##### Dataset extract

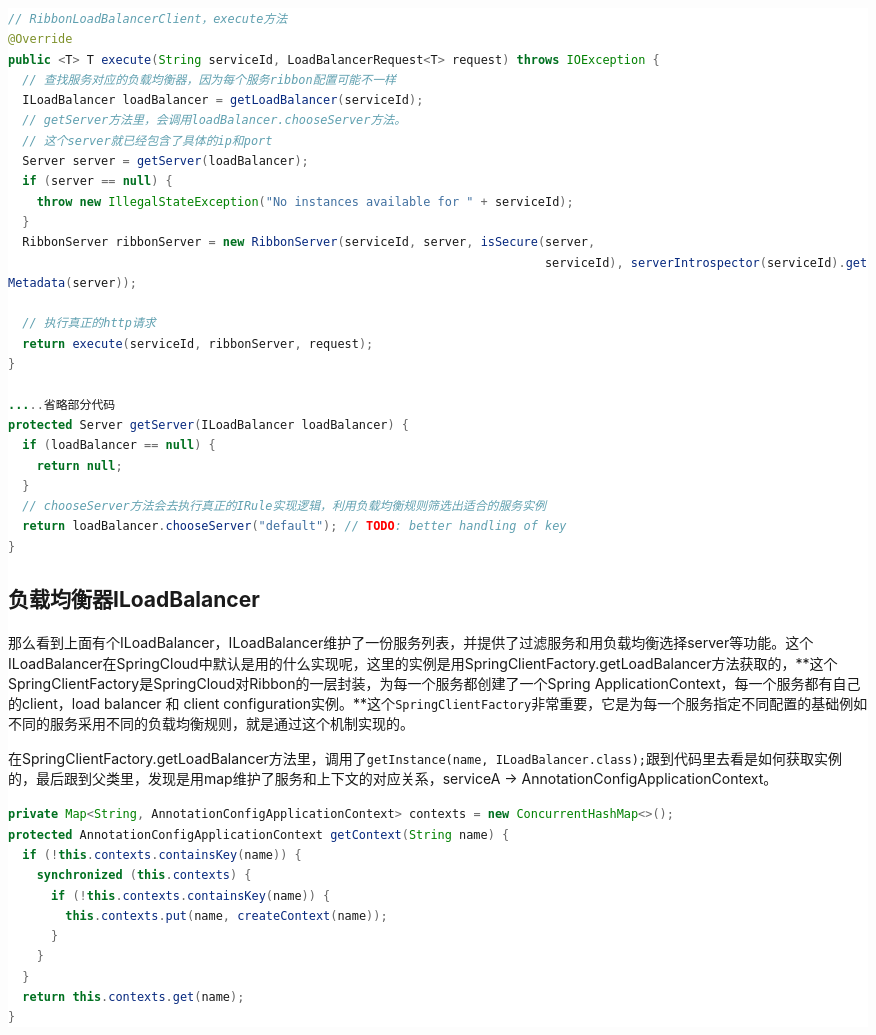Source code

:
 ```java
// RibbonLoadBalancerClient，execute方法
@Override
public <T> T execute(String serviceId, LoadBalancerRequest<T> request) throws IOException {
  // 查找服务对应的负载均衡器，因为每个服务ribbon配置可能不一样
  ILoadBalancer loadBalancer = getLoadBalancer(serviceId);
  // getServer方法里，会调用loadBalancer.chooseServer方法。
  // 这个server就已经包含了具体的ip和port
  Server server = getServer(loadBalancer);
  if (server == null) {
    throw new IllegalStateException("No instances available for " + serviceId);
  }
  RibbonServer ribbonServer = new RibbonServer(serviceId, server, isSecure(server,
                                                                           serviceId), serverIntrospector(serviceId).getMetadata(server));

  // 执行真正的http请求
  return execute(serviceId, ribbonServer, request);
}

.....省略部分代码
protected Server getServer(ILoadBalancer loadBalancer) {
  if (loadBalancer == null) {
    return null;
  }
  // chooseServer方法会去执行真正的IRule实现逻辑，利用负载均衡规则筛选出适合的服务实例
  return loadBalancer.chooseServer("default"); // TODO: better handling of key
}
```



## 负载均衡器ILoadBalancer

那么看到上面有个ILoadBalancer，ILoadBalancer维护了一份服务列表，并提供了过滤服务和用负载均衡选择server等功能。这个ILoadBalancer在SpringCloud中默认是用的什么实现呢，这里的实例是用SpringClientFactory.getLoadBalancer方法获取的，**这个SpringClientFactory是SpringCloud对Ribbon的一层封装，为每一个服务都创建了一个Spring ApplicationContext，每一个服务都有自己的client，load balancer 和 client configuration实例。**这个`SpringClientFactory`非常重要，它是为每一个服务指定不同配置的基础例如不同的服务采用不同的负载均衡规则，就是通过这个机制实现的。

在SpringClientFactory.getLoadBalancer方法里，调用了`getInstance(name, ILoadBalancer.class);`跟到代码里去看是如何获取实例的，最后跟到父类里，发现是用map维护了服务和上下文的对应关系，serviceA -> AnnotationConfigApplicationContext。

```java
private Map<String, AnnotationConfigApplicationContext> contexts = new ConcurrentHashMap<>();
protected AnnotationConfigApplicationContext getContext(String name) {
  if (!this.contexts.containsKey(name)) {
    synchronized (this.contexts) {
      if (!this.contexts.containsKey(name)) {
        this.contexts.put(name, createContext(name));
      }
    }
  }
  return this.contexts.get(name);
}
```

##########
##### Dataset extract

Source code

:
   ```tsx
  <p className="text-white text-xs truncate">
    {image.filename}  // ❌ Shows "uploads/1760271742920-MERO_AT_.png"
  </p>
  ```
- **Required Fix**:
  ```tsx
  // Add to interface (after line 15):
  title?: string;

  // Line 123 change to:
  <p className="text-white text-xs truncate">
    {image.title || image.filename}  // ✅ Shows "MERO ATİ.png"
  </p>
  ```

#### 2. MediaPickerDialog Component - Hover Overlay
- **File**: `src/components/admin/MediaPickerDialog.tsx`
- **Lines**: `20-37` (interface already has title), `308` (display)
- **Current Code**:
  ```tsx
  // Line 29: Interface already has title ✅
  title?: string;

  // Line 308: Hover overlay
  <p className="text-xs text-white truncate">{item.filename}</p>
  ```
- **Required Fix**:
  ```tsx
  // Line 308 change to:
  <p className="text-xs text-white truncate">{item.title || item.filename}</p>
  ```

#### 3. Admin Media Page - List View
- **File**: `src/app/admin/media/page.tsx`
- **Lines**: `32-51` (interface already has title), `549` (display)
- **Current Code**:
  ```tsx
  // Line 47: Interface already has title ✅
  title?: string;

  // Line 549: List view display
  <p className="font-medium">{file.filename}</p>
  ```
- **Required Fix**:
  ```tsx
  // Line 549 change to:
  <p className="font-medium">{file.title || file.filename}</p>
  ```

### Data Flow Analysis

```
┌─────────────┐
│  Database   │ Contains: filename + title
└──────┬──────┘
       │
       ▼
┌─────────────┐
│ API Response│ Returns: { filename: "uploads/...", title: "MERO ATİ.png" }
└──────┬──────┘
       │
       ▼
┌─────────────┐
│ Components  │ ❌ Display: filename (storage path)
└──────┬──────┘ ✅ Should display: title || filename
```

##########
##### Dataset extract

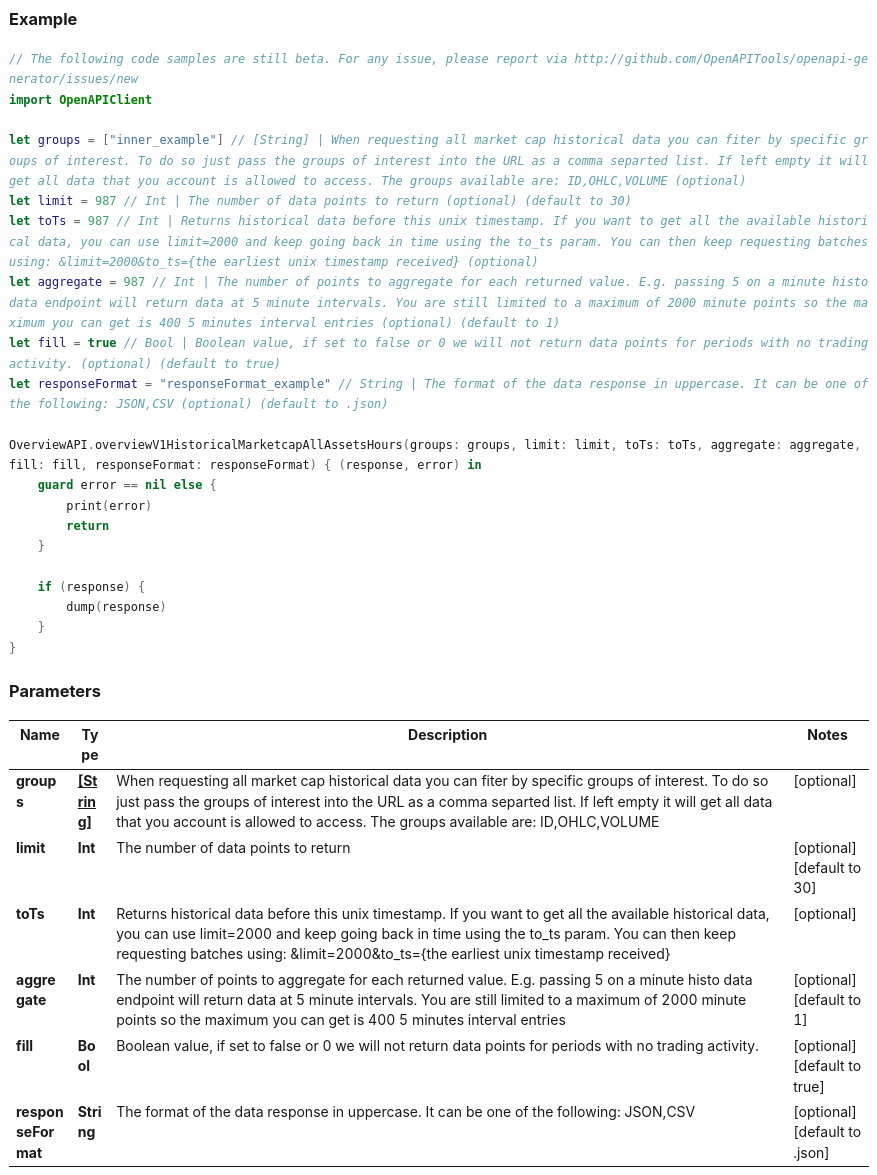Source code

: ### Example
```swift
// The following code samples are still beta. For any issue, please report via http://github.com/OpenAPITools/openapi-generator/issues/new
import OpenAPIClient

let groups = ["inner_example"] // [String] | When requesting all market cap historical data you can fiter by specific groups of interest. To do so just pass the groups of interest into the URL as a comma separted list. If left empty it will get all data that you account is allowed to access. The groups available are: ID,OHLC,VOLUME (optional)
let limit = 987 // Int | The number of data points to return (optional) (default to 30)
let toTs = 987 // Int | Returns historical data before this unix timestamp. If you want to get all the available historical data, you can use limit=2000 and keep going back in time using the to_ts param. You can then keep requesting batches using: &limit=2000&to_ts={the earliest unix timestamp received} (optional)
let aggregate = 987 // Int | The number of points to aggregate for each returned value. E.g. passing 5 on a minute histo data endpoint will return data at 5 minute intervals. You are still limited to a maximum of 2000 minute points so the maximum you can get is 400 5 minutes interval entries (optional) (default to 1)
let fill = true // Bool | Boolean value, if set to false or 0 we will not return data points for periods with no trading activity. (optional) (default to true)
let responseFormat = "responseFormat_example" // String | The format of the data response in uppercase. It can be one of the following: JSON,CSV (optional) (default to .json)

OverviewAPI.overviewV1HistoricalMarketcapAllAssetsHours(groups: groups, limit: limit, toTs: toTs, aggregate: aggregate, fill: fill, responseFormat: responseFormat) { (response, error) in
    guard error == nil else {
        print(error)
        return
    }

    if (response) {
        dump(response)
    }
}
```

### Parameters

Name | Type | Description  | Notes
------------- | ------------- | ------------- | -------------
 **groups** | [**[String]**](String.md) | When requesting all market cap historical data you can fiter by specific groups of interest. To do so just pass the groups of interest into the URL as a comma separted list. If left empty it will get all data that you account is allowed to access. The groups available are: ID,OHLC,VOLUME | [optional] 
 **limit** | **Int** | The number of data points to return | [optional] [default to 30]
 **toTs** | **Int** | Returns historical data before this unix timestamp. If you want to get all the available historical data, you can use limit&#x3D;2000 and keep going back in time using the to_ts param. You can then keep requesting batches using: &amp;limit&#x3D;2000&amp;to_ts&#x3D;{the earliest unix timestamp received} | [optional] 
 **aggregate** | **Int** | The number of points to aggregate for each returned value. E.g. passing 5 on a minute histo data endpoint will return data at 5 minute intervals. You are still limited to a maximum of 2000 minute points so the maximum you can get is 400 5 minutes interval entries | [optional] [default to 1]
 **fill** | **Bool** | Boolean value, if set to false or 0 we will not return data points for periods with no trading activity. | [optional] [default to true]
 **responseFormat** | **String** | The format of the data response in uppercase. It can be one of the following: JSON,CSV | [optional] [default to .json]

##########

Exercise brief | Among the records above, find each line containing the string "periods" and copy it.

Solution |
let fill = true // Bool | Boolean value, if set to false or 0 we will not return data points for periods with no trading activity. (optional) (default to true)
 **fill** | **Bool** | Boolean value, if set to false or 0 we will not return data points for periods with no trading activity. | [optional] [default to true]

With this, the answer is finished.